Tra le righe della sua personale ricerca letteraria e sociale – che mette in luce una capacità umana, prima ancora che artistica, finora poco sottolineata – Monica Florio ci ha invitato a riflettere, più volte, sull’ambiguità dell’atteggiamento “buonista”, “tollerante” e “politicamente corretto” assunto da noi lettori/persone, quando accettiamo, in letteratura come nell’arena sociale, di confrontarci con la presenza di chi non si allinea.
Un comportamento del genere, in effetti, finisce per negarci a un’autentica comprensione della natura ambivalente degli esseri umani, nascosta proprio dalla consolatoria dicotomia normalità/diversità, mai messa in discussione nella sua storicità, e vissuta invece come eterna e soprattutto esterna a noi, a tutela della serenità, il più delle volte ipocrita e illusoria, della “normale” esistenza quotidiana.

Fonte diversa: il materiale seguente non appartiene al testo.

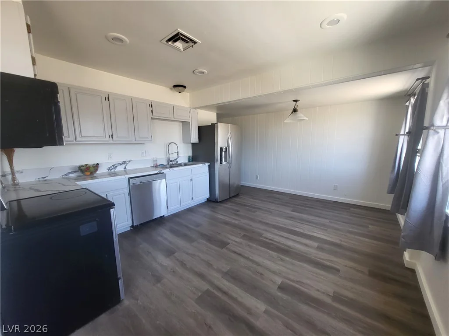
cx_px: 224
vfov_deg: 89.9
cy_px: 168
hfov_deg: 106.2
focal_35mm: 13
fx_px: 169
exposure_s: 1/60
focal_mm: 1.74
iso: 125
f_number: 2.2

Con Puzza di bruciato l’autrice ci sorprende anche per la scelta del genere e dello stile. Il romanzo è classificabile come un “giallo”, ma in realtà ci sembra un felice ibrido letterario, capace di risolvere le tensioni drammatiche con i toni della commedia associando l’azione narrativa alla fascinazione della psicologia dei personaggi, da quelli principali – lo stesso Nick o il fratello Giacomo, il suo “negativo” esistenziale – a quelli minori, come la signora Improta.
Ironia e stile
I dialoghi e le situazioni sono trattate da Monica Florio con il dono dell’ironia. La leggerezza dello stile ci fa sentire vicini ai protagonisti della vicenda, tanto che ci si commuove e si ride con loro e ci sembra di averli già incontrati nella vita reale.
Quando chiudiamo il libro, ci accorgiamo di esserci lasciati prendere per mano dall’autrice, che ci ha accompagnati in un viaggio letterario e sentimentale nella sua/nostra città, Napoli, protagonista, nel bene e nel male, della commedia umana rappresentata con le sue contraddizioni. La Napoli di Nick diventa potente e vitale metafora dell’ambivalenza della condizione esistenziale comune a tutti gli esseri umani, al di là del tempo e dei luoghi del loro stare al mondo.